8 GB lokale GPU: Geeignet für SD 1.5 und SDXL bei Standardauflösungen, Batchgröße 2 bis 4
12 GB lokale GPU: verarbeitet Flux- und Video-Workflows, Batchgröße 4 bis 8
Lokale 24-GB-GPU: Produktionsgerecht für alle Workflows, Batchgröße 16 oder mehr
Cloud-GPU mit 24 GB: Kostengünstig für gelegentliche hohe Workloads, keine Hardwareinvestitionen
Cloud-GPU mit 48 GB: Erforderlich für große Videoprojekte und experimentelle Modelle mit extremen VRAM-Anforderungen

So konfigurieren Sie die GPU-Einstellungen speziell in Promptus

Wenn Sie Promptus verwenden, vereinfacht die Plattform die GPU-Konfiguration durch eine einheitliche Einstellungsschnittstelle. Greifen Sie über das Bedienfeld „Einstellungen“ in der Desktop-App oder über das Menü „Einstellungen“ in der Webversion auf die GPU-Einstellungen zu. Die Benutzeroberfläche zeigt den VRAM-Modus, die Startkennzeichen und die Geräteauswahl auf einem Bildschirm an, sodass keine Befehlszeilenkonfiguration erforderlich ist.

Wählen Sie Ihren VRAM-Modus aus dem Drop-down-Menü aus. Aktivieren Sie den Nur-GPU-Modus mit einem Kontrollkästchen, falls zutreffend. Klicken Sie auf Einstellungen anwenden und Promptus startet ComfyUI automatisch mit der neuen Konfiguration neu. Sie müssen die Startskripts oder Konfigurationsdateien nicht manuell bearbeiten.

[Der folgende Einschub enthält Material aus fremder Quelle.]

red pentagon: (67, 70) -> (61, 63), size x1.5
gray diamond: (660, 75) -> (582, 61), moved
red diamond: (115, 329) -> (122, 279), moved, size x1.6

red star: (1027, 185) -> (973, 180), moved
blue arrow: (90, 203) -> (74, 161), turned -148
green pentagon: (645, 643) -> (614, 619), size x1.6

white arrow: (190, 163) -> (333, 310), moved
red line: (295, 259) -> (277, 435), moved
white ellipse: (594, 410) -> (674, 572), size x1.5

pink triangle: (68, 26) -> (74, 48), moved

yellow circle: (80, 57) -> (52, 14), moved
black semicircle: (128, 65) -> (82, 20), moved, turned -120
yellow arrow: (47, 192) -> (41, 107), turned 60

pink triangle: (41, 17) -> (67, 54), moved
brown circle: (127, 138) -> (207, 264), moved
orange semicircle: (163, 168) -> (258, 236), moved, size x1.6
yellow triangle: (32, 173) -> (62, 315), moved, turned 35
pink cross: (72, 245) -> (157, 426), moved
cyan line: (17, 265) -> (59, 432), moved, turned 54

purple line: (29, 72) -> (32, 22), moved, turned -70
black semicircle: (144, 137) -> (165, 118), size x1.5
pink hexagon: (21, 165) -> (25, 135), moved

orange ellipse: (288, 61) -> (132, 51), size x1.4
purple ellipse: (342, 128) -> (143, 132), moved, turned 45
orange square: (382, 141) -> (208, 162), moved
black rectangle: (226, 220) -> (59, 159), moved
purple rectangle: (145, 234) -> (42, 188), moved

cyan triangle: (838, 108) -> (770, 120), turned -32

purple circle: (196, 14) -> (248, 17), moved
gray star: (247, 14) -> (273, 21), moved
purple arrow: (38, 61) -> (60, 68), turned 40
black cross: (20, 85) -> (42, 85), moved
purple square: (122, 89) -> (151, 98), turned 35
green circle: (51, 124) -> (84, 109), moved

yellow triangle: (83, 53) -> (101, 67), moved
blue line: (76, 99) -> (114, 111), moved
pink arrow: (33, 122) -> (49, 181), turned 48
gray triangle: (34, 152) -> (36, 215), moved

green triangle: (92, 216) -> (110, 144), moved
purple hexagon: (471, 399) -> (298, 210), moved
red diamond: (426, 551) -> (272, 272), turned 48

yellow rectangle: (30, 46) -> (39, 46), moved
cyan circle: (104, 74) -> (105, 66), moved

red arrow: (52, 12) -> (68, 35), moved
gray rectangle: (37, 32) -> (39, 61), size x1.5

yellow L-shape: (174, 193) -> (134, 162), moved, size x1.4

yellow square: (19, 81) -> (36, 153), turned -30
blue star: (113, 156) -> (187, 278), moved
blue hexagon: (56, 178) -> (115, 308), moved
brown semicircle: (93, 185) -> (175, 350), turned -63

Für Marketplace-Rendering konfigurieren Sie zuerst Ihren Workflow lokal und klicken Sie dann im Workflow-Bereich auf die Schaltfläche Auf Marketplace bereitstellen. Wählen Sie Ihre Ziel-GPU-Stufe auf der Grundlage der VRAM-Anforderungen aus, legen Sie die Batchgröße fest und senden Sie sie ab. Promptus kümmert sich um das Hochladen und die Ausführung von Dateien per Fernzugriff und gibt fertige Bilder oder Videos an Ihre lokale Bibliothek zurück.

Diese Integration reduziert die Komplexität der Konfiguration im Vergleich zur Verwaltung separater lokaler und cloudbasierter Setups. Sie verwenden identische Workflows für die lokale und die Cloud-Ausführung, sodass keine parallelen Konfigurationen erforderlich sind.

Fazit

Die Maximierung der GPU-Leistung erfordert Aufmerksamkeit bei der Auswahl des VRAM-Modus, der Installation von XFormers und der Optimierung der Batchgröße, aber das Ergebnis ist eine wesentlich schnellere Iteration und ein höherer Durchsatz. Konfigurieren Sie Ihre lokale GPU für die tägliche kreative Arbeit mit dem Highvram-Modus auf Karten mit 12 GB oder mehr und der Option „Nur GPU“ auf dedizierten Systemen. Verwenden Sie Cloud Marketplace Rendering für Workloads, die Ihre lokale VRAM-Kapazität überschreiten, oder wenn Sie große Batches verarbeiten müssen, ohne Ihre lokale Hardware zu belasten.

Implementieren Sie zunächst die schrittweise Anleitung mit Ihrer aktuellen Hardware, überwachen Sie die Auslastung und passen Sie die Batchgröße an, bis Sie während der Generierung eine GPU-Auslastung von 90 Prozent oder mehr erreichen.

Written by:
Marcus Chen
Ich habe drei Jahre damit verbracht, Produktionspipelines für Spielestudios und Werbeagenturen aufzubauen, darunter ComfyUI ControlNet-Workflows, die jetzt jeden Monat Tausende von Kundenressourcen verarbeiten.